| STUDY TEXT |

┏━━

The Most Googled Halloween Foods Of 2023

Google Trends data reveals the weird Halloween recipes everyone wants to serve this year.

No Halloween party is complete without costumes and a selection of Instagrammably creepy, gory foods to both delight and disgust your guests. With the holiday just around the corner, Google Trends has released its annual Halloween Frightgeist online portal, featuring a massive roundup of the most popular seasonal Google searches.


Although much of the Frightgeist site is focused on the most popular costumes, there's been no shortage of Google queries for Halloween food ideas and cocktail recipes. Here's what everyone wants on their party menus this year.

The most popular Halloween foods, according to Google

Prepping for a monster bash? The key is apparently to make literally everything spooky. Per Google, the top trending recipes included "spooky pasta salad," "spooky cinnamon rolls," and "spooky margarita."


You might be wondering what makes any of these foods spooky, and the answer seems to be unconventional color schemes. Your average pasta salad probably looks golden or beige, but a spooky one, like this one from A Magical Mess or this one from Smile Sandwich, includes black and/or purple food coloring in the ingredients list. (Why not just use squid ink pasta, folks?) A search for "spooky cinnamon rolls," meanwhile, might feature recipes designed to look like "guts" by arranging red velvet cinnamon roll dough. For more squeamish bakers, there are always tamer recipes for bright orange cinnamon rolls with a black interior.

┗━━

| WORK ORDER 1 |
List the top trending recipes that the Halloween foods article attributes to Google.
The article and the rows that come next are unrelated to each other.

[Saved entries]
┏━━

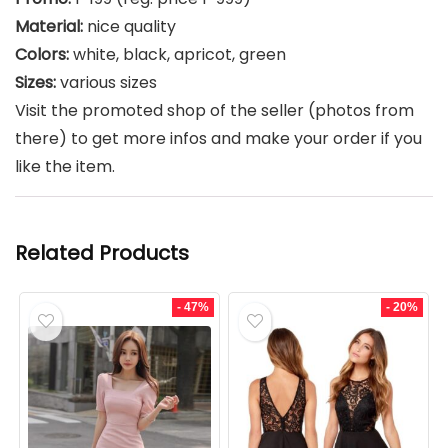
Material:
nice quality
Colors:
white, black, apricot, green
Sizes:
various sizes
Visit the promoted shop of the seller (photos from
there) to get more infos and make your order if you
like the item.
Related Products
- 47%
- 20%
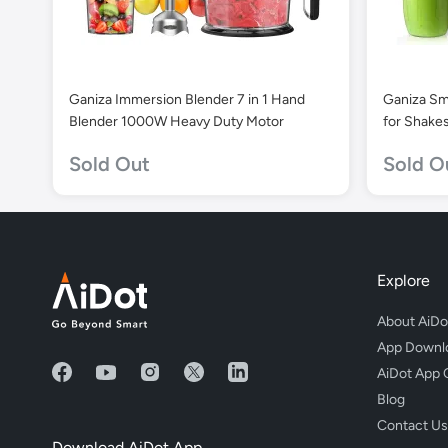
Ganiza Immersion Blender 7 in 1 Hand
Ganiza Sm
Blender 1000W Heavy Duty Motor
for Shake
Blender Cu
Sold Out
Sold O
Explore
About AiDo
App Downl
AiDot App 
Blog
Contact Us
Download AiDot App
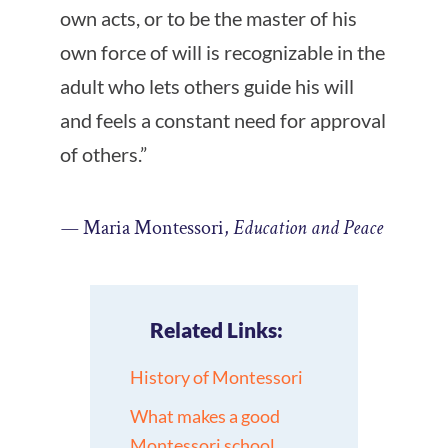
own acts, or to be the master of his
own force of will is recognizable in the
adult who lets others guide his will
and feels a constant need for approval
of others.”
—
Maria Montessori,
Education and Peace
Related Links:
History of Montessori
What makes a good
Montessori school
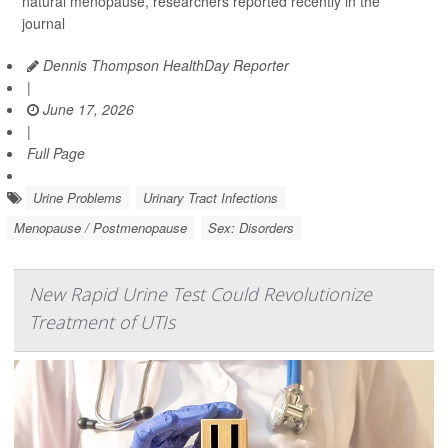
natural menopause, researchers reported recently in the
journal
Dennis Thompson HealthDay Reporter
|
June 17, 2026
|
Full Page
Urine Problems
Urinary Tract Infections
Menopause / Postmenopause
Sex: Disorders
New Rapid Urine Test Could Revolutionize
Treatment of UTIs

┗━━

| WORK ORDER 2 |
Convert the saved entries rows, from the first row down to the line containing "Montessori school", into a numbered list without blank lines, and leave the pictures out.

| ANSWER BOX 1 |
- spooky pasta salad
- spooky cinnamon rolls
- spooky margarita

| ANSWER BOX 2 |
1. Material:
2. nice quality
3. Colors:
4. white, black, apricot, green
5. Sizes:
6. various sizes
7. Visit the promoted shop of the seller (photos from
8. there) to get more infos and make your order if you
9. like the item.
10. Related Products
11. - 47%
12. - 20%
13. Ganiza Immersion Blender 7 in 1 Hand
14. Ganiza Sm
15. Blender 1000W Heavy Duty Motor
16. for Shake
17. Blender Cu
18. Sold Out
19. Sold O
20. Explore
21. About AiDo
22. App Downl
23. AiDot App 
24. Blog
25. Contact Us
26. Download AiDot App
27. own acts, or to be the master of his
28. own force of will is recognizable in the
29. adult who lets others guide his will
30. and feels a constant need for approval
31. of others.”
32. —
33. Maria Montessori,
34. Education and Peace
35. Related Links:
36. History of Montessori
37. What makes a good
38. Montessori school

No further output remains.